* Aim of the task
Repeat, word for word, the part of the listing that starts with the line containing "Heb je vragen of hulp nodig? Neem" and runs through the last line of the listing.

Text pulled from the page:
++++++

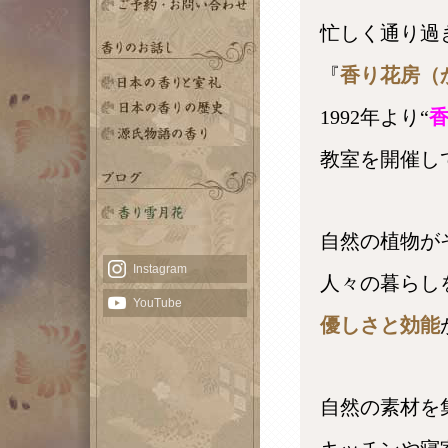
忙しく通り過
『
香り花房（
目次
その壱 「供える」
その弐 「くゆらす」
その参 「飾る」
その四 「清める」
その五 「身にまとう」
1992
年より“
飛鳥時代
奈良時代
平安時代
鎌倉室町時代
安土桃山・江戸時代
教室を開催し
自然の植物が
人々の暮らし
優しさと効能
自然の素材を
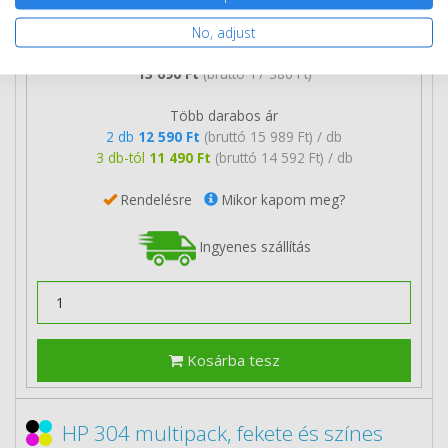
No, adjust
13 690 Ft
(bruttó 17 386 Ft)
Több darabos ár
2 db
12 590 Ft
(bruttó 15 989 Ft) / db
3 db-tól
11 490 Ft
(bruttó 14 592 Ft) / db
Rendelésre
Mikor kapom meg?
Ingyenes szállítás
Kosárba tesz
HP 304 multipack, fekete és színes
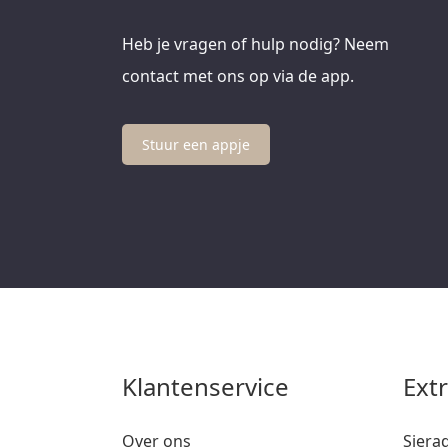
Heb je vragen of hulp nodig? Neem
contact met ons op via de app.
Stuur een appje
Klantenservice
Ext
Over ons
Siera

++++++

* Answer section
Heb je vragen of hulp nodig? Neem
contact met ons op via de app.
Stuur een appje
Klantenservice
Ext
Over ons
Siera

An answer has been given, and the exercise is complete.